=== Passage shown ===
Blog: Dean BestA very helpful new year nudge for UK parents

Dean Best | 2 January 2018

A third of children leaving primary school overweight or obese, Public Health England says

A third of children leaving primary school overweight or obese, Public Health England says

It's the time of year when many of us who over-indulged during the festive period will at least try and take stock and change our eating habits. Will it work? Not for everyone. But, here in the UK, this morning parents were given a handy nudge to stay on top of what their children are eating.

The latest campaign from Public Health England, the UK government's advisory unit for health policy in England, is trying to encourage parents to look again at how their children snack.

The agency says kids' snacking habits mean on average children consume three times more sugar than is recommended.

Under the agency's ongoing Change4Life programme - the healthy-eating campaign first launched in 2008 - Public Health England is encouraging parents to look for "100 calorie snacks, two a day max" to help them buy healthier snacks.

"The true extent of children’s snacking habits is greater than the odd biscuit or chocolate bar. Children are having unhealthy snacks throughout the day and parents have told us they’re concerned," Dr Alison Tedstone, Chief Nutritionist at Public Health England, said.

Of course, a raft of snacks would fall foul of the "100 calorie snacks, two a day max" advice, though it remains just that: advice, not a ban as a typically immature front page from The Sun newspaper had it this morning.

For all the froth from the likes of The Sun and those chuntering about a nanny state, Public Health England's latest advice should be welcomed.

Parents do need support and do need a nudge, especially after Christmas. And your correspondent speaks from experience after a few days of saying "Oh, go on, then" to two children reaching a few times too many for the tins of Celebrations and Heroes.

Few parents are going to be able to follow the advice 365 days a year and Public Health England would hardly expect that to be the case.

And no-one is saying children shouldn't enjoy the odd treat.

However, if "100 calorie snacks, two a day max" helps more parents think twice and make regular changes to their buying habits it will have been a success.

Food manufacturers have made and are making progress on areas like sugar and calorie control but it can go further and parents do feel they need support in the face of an industry still spending millions on marketing products high in fat, sugar and salt.

Public Health England is not interfering; it is trying to help battle the rise in child obesity in the UK and its latest message is a timely piece of advice we can all be part of the fight.

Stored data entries
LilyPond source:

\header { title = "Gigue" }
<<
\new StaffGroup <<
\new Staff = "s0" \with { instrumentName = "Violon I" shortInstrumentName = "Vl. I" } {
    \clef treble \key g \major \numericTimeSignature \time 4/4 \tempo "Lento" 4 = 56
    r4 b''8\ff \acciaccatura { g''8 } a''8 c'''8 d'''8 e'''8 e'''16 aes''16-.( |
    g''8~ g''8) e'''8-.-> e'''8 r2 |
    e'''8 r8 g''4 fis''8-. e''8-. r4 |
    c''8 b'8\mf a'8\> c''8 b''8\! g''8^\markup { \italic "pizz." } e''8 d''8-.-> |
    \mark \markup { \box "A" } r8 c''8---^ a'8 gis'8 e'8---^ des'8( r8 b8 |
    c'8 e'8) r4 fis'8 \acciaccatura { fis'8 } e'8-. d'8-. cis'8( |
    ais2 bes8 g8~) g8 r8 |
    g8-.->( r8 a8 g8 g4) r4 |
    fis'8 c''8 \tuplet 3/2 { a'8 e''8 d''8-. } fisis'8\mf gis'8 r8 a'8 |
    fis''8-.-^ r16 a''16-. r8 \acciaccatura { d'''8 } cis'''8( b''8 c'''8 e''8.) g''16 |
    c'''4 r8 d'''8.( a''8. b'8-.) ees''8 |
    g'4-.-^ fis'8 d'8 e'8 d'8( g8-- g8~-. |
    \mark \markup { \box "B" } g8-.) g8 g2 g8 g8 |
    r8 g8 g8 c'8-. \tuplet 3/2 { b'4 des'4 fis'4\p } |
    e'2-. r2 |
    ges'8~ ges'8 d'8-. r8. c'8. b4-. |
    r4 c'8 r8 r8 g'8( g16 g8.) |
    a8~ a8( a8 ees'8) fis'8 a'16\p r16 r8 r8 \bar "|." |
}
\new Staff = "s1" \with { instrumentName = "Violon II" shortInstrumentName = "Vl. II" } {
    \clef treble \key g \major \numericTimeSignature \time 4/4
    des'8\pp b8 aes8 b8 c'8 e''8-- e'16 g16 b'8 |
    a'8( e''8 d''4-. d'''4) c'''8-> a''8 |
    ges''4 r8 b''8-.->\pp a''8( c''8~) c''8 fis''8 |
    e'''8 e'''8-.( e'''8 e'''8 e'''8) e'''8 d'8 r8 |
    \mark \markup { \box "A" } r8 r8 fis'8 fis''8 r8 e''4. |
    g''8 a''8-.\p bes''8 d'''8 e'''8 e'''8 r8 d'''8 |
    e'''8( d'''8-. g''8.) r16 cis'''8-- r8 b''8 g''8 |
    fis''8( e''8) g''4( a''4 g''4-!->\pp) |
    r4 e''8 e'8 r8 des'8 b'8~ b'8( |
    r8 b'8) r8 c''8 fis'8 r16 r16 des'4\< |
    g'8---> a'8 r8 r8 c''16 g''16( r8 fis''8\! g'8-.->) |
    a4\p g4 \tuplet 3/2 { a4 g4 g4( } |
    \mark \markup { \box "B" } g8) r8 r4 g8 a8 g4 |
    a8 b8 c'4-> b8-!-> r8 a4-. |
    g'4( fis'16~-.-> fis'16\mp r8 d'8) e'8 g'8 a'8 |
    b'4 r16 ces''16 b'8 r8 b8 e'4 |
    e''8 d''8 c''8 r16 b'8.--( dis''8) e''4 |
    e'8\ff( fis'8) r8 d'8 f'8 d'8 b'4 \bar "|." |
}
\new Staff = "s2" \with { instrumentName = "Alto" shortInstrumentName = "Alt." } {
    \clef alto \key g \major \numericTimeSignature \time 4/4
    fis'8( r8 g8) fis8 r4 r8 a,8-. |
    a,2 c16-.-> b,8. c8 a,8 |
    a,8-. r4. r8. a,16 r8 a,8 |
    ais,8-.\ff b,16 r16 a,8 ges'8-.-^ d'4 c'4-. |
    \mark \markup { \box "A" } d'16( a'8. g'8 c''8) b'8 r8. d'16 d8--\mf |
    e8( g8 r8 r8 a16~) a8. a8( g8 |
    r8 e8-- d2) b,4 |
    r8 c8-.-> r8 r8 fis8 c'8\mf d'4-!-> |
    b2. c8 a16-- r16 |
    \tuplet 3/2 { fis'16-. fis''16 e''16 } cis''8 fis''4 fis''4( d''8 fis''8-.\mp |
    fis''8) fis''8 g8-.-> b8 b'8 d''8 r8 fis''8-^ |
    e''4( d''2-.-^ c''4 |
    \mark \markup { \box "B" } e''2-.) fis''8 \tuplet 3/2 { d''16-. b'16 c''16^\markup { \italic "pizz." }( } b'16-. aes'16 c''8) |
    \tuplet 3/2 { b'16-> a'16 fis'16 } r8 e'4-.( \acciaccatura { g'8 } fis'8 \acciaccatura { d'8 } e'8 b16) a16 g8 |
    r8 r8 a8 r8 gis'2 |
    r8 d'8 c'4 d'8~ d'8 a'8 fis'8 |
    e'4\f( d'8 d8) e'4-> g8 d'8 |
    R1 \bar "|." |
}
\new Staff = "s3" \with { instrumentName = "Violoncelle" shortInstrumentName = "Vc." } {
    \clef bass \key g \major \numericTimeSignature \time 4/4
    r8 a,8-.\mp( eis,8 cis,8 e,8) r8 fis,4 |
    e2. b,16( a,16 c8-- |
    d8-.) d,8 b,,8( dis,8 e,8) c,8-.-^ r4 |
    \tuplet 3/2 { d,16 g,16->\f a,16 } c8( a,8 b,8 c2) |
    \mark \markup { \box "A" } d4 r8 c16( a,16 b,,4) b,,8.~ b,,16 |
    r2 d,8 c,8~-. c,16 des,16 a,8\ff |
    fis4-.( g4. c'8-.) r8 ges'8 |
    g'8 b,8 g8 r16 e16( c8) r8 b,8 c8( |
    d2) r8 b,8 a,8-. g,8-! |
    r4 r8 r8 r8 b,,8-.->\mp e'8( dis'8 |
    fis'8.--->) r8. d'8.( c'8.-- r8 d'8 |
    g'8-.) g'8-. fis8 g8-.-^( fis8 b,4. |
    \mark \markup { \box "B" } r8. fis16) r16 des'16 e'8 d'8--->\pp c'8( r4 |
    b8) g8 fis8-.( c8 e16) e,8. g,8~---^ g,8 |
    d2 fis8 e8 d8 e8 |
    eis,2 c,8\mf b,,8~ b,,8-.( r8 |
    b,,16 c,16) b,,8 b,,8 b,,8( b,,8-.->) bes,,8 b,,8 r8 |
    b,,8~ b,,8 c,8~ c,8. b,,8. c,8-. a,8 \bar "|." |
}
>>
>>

=== Explore the material ===
• a. Summarize the blog post on Public Health England's snacking advice in two sentences.
• b. From the blog post on Public Health England's snacking advice, extract everything from "Food manufacturers have made" down to "of the fight.".

=== Answers ===
• a. Public Health England's Change4Life campaign urges parents to look for "100 calorie snacks, two a day max," because the agency says children's snacking habits mean they consume on average three times more sugar than is recommended. The writer argues that this advice, which is not a ban, should be welcomed as a timely nudge for parents, especially after Christmas.

• b.
Food manufacturers have made and are making progress on areas like sugar and calorie control but it can go further and parents do feel they need support in the face of an industry still spending millions on marketing products high in fat, sugar and salt.

Public Health England is not interfering; it is trying to help battle the rise in child obesity in the UK and its latest message is a timely piece of advice we can all be part of the fight.